All of the lights on the Platform died. I stumbled in the dark hunting for a light switch. Before I could find one, a glowing figure appeared in the corner of the room. It was similar to my daughter like some gruesome jigsaw puzzle that recycled a few familiar pieces.

“So...Sophia?” I asked, backing away until I bumped into the wall.

The thing smiled.

“Thank you,” it whispered in a voice far too old to be my little girl.

Then the thing was gone and I was left in the dark alone. It took the better part of a panicked minute for me to find a light switch. The workshop was empty, nothing out of place. The Platform was offline and remained dead no matter how many times I tried to reboot it. I sank to the floor and wept. Then I noticed the cold. I could see my ragged breaths coming out as steam. I fled the workshop and I’ve since barricaded the door.

I don’t know what I invited over.
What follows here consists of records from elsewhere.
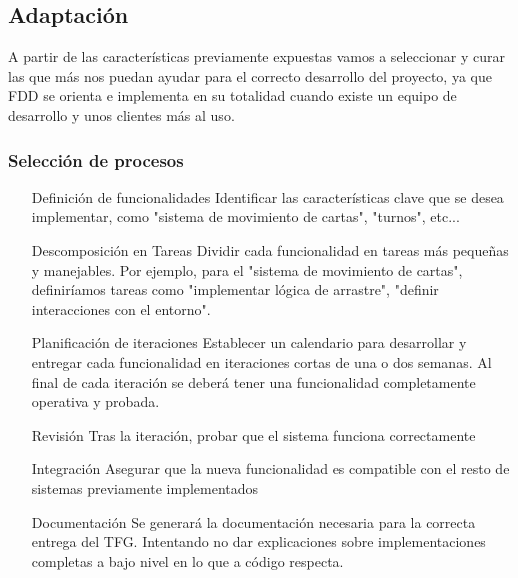 \subsection{Adaptación}

A partir de las características previamente expuestas vamos a seleccionar y curar las que más nos puedan ayudar para el correcto desarrollo del proyecto, ya que FDD se orienta e implementa en su totalidad cuando existe un equipo de desarrollo y unos clientes más al uso.
\subsubsection{Selección de procesos}
\begin{enumerate}
    \item [Definición de funcionalidades]
    Identificar las características clave que se desea implementar, como "sistema de movimiento de cartas", "turnos", etc...
    \item [Descomposición en Tareas] Dividir cada funcionalidad en tareas más pequeñas y manejables. Por ejemplo, para el "sistema de movimiento de cartas", definiríamos tareas como "implementar lógica de arrastre", "definir interacciones con el entorno".
    \item [Planificación de iteraciones] Establecer un calendario para desarrollar y entregar cada funcionalidad en iteraciones cortas de una o dos semanas. Al final de cada iteración se deberá tener una funcionalidad completamente operativa y probada.
    \item [Revisión] Tras la iteración, probar que el sistema funciona correctamente
    \item [Integración] Asegurar que la nueva funcionalidad es compatible con el resto de sistemas previamente implementados
    \item [Documentación]Se generará la documentación necesaria para la correcta entrega del TFG. Intentando no dar explicaciones sobre implementaciones completas a bajo nivel en lo que a código respecta.
\end{enumerate}
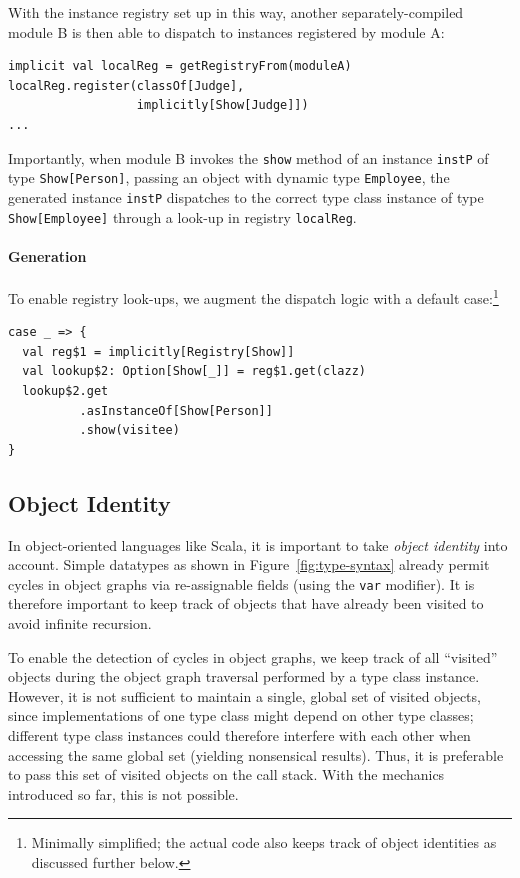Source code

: \documentclass[preprint,nocopyrightspace]{sigplanconf}
\begin{document}
With the instance registry set up in this way, another separately-compiled
module B is then able to dispatch to instances registered by module A:

\begin{lstlisting}
implicit val localReg = getRegistryFrom(moduleA)
localReg.register(classOf[Judge],
                  implicitly[Show[Judge]])
...
\end{lstlisting}
\noindent
Importantly, when module B invokes the \verb|show| method of an instance
\verb|instP| of type \verb|Show[Person]|, passing an object with dynamic type
\verb|Employee|, the generated instance \verb|instP| dispatches to the correct
type class instance of type \verb|Show[Employee]| through a look-up in
registry \verb|localReg|.

\paragraph{Generation}

To enable registry look-ups, we augment the dispatch logic with a default
case:\footnote{Minimally simplified; the actual code also keeps track of object
identities as discussed further below.}
\begin{lstlisting}
case _ => {
  val reg$1 = implicitly[Registry[Show]]
  val lookup$2: Option[Show[_]] = reg$1.get(clazz)
  lookup$2.get
          .asInstanceOf[Show[Person]]
          .show(visitee)
}
\end{lstlisting}


\subsection{Object Identity}\label{sec:oo-object-identity}

In object-oriented languages like Scala, it is important to take \emph{object
identity} into account. Simple datatypes as shown in
Figure~\ref{fig:type-syntax} already permit cycles in object graphs via re-assignable
fields (using the \verb|var| modifier). It is therefore important to keep
track of objects that have already been visited to avoid infinite recursion.

To enable the detection of cycles in object graphs, we keep track of all
``visited'' objects during the object graph traversal performed by a type
class instance. However, it is not sufficient to maintain a single, global set
of visited objects, since implementations of one type class might depend on
other type classes; different type class instances could therefore interfere
with each other when accessing the same global set (yielding nonsensical
results). Thus, it is preferable to pass this set of visited objects on the
call stack. With the mechanics introduced so far, this is not possible.
\end{document}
If it causes any harm, I am sorry. Put yourself in my place. I thought I had a chance…

I don’t know where to go from here. Every moment, every conversation with “Sophia” keeps playing on a loop in my head. Was it ever really her? Did I miss another opportunity to save her? Or was my daughter only a mask for something that wanted to cross over?

If it was an imitation, it was perfect. But, if I could recreate my daughter down to the last detail, maybe something else could too.

Light and memory. Sophia, I’m sorry.